» **WHAT YOU WILL DO**
Locate every line in the records below that contains the word "pinky", and copy each one.
** Opening DATA SHOWN block **
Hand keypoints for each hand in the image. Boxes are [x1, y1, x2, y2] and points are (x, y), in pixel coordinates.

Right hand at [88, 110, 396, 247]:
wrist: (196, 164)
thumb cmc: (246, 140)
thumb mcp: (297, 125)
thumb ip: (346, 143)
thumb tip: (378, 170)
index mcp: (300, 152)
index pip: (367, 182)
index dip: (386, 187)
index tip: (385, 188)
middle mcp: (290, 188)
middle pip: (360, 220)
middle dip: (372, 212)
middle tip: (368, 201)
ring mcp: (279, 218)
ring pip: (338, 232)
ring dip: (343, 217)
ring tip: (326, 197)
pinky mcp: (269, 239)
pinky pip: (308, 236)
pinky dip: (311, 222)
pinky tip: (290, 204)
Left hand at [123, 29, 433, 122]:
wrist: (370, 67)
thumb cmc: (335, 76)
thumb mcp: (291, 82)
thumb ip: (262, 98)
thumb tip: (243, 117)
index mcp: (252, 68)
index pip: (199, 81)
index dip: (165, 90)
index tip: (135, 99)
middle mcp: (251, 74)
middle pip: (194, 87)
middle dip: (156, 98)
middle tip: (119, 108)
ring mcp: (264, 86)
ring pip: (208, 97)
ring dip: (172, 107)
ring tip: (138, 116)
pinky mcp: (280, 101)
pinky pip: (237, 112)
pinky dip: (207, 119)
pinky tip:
** Closing DATA SHOWN block **
» **TASK RESULT**
pinky mcp: (269, 239)
pinky pip: (308, 236)
pinky dip: (311, 222)
pinky tip: (290, 204)
pinky mcp: (280, 101)
pinky pip: (237, 112)
pinky dip: (207, 119)
pinky tip:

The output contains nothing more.